Seascape genomics reveals fine‐scale patterns of dispersal for a reef fish along the ecologically divergent coast of Northwestern Australia

• Published in: Molecular ecology Vol. 26; no. 22; pp. 6206 - 6223
• Main Authors: DiBattista, Joseph D., Travers, Michael J., Moore, Glenn I., Evans, Richard D., Newman, Stephen J., Feng, Ming, Moyle, Samuel D., Gorton, Rebecca J., Saunders, Thor, Berry, Oliver
• Format: Journal Article
• Language: English
• Published: England Blackwell Publishing Ltd 01.11.2017
• Subjects: Animal Distribution; Animals; Australia; biodiversity; Canning; Cluster Analysis; Coastal waters; Coasts; Computational fluid dynamics; Computer Simulation; coral reef; Coral Reefs; DArTseq; Dispersal; Dispersion; Environmental conditions; environmental gradients; Fluid flow; Gene polymorphism; Genetic structure; Genetics, Population; Genomics; Genotype; Geography; Hydrodynamics; Kimberley; Lutjanus carponotatus; marine; Marine ecology; Marine resources; Models, Genetic; Oceans; Perciformes - genetics; Polymorphism; Polymorphism, Single Nucleotide; Population Dynamics; Population genetics; Reef fish; Resource management; Shallow water; Single-nucleotide polymorphism; Taxa; Tidal currents; Tidal range; Water Movements; Australia; DArTseq; biodiversity; coral reef; Kimberley; environmental gradients; marine
• ISSN: 0962-1083; 1365-294X
• DOI: 10.1111/mec.14352

Understanding the drivers of dispersal among populations is a central topic in marine ecology and fundamental for spatially explicit management of marine resources. The extensive coast of Northwestern Australia provides an emerging frontier for implementing new genomic tools to comparatively identify patterns of dispersal across diverse and extreme environmental conditions. Here, we focused on the stripey snapper (Lutjanus carponotatus), which is important to recreational, charter‐based and customary fishers throughout the Indo‐West Pacific. We collected 1,016 L. carponotatus samples at 51 locations in the coastal waters of Northwestern Australia ranging from the Northern Territory to Shark Bay and adopted a genotype‐by‐sequencing approach to test whether realized connectivity (via larval dispersal) was related to extreme gradients in coastal hydrodynamics. Hydrodynamic simulations using CONNIE and a more detailed treatment in the Kimberley Bioregion provided null models for comparison. Based on 4,402 polymorphic single nucleotide polymorphism loci shared across all individuals, we demonstrated significant genetic subdivision between the Shark Bay Bioregion in the south and all locations within the remaining, more northern bioregions.

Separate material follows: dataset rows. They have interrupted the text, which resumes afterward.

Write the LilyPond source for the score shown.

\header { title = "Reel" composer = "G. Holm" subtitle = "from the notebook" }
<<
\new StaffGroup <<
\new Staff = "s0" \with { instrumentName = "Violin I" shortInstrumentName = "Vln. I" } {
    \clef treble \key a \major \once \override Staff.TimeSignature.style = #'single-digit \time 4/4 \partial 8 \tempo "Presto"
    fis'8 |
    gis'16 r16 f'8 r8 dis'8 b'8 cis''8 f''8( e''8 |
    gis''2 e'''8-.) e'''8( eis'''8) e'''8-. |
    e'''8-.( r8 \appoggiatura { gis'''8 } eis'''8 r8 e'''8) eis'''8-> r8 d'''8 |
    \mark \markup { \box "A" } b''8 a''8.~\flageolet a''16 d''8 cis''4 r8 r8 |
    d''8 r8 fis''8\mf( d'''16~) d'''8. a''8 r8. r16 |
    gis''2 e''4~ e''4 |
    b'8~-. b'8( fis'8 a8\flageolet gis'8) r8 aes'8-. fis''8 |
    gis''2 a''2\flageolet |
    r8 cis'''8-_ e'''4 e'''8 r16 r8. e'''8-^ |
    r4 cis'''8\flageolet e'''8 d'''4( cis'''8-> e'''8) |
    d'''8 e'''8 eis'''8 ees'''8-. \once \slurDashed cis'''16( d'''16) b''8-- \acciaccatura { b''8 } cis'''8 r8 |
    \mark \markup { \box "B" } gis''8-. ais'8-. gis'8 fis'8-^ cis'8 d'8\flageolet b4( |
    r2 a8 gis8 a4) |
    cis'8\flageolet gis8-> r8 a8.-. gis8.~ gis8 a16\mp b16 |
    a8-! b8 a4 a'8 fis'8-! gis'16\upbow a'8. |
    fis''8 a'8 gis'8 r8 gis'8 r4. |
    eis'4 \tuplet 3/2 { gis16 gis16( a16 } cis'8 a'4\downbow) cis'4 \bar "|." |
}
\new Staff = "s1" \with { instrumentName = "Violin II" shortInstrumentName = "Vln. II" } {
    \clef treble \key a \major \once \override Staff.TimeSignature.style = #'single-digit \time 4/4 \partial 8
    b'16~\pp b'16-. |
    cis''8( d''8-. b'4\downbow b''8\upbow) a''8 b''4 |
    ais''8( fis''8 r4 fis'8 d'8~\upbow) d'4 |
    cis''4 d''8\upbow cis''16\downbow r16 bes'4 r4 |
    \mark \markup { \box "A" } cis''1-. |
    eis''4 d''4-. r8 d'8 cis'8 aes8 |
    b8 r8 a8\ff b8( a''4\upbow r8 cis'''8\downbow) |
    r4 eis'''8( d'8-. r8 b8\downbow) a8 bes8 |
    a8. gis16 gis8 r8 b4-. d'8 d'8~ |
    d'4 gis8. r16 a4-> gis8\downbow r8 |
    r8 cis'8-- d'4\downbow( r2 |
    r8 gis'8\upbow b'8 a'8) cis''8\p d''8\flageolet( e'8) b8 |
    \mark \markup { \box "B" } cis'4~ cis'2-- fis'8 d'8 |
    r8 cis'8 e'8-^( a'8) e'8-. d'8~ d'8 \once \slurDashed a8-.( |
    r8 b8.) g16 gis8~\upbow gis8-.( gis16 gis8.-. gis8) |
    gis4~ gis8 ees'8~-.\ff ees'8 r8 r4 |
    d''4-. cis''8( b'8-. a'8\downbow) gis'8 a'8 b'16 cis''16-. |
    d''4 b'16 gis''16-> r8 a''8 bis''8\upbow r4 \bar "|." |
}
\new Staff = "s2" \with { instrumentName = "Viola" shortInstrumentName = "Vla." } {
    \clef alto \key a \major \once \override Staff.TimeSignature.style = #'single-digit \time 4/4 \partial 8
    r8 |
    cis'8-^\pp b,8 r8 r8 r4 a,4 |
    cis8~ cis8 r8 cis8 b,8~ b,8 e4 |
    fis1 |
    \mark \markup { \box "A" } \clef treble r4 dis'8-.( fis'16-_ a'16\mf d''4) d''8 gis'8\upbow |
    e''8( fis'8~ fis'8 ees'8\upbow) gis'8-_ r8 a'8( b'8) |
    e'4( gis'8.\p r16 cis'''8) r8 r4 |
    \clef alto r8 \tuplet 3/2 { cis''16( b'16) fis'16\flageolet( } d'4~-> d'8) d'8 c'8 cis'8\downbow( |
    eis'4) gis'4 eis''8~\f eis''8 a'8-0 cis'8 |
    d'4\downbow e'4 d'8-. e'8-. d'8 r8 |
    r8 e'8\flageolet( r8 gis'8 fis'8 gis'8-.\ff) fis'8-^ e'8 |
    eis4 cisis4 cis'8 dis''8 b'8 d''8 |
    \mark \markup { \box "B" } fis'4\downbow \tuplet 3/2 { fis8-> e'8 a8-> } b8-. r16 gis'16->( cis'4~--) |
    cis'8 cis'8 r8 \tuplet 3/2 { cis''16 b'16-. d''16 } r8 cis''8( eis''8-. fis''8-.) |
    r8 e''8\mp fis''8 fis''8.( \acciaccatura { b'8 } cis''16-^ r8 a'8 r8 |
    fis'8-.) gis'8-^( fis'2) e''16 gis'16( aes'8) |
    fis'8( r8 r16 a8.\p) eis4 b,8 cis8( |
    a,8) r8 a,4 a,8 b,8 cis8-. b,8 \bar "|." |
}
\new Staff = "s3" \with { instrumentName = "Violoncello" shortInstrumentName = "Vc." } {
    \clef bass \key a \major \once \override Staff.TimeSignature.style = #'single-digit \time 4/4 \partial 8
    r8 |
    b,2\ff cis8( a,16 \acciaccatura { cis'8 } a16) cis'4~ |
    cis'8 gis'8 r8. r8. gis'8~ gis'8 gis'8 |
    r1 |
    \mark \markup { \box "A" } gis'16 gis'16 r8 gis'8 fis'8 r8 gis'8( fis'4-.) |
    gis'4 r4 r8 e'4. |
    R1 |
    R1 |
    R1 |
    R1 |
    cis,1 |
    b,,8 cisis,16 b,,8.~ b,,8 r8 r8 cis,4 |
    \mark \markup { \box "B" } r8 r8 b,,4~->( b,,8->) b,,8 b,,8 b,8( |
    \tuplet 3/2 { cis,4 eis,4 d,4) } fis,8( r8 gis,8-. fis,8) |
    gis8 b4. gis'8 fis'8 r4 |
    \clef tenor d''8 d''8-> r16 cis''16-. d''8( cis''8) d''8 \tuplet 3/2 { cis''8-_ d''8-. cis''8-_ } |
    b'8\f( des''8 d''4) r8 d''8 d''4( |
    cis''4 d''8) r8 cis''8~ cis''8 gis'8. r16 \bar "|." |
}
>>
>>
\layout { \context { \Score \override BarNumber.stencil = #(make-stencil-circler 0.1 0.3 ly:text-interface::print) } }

More importantly, we identified a zone of admixture spanning a distance of 180 km at the border of the Kimberley and Canning bioregions, including the Buccaneer Archipelago and adjacent waters, which collectively experiences the largest tropical tidal range and some of the fastest tidal currents in the world. Further testing of the generality of this admixture zone in other shallow water species across broader geographic ranges will be critical for our understanding of the population dynamics and genetic structure of marine taxa in our tropical oceans.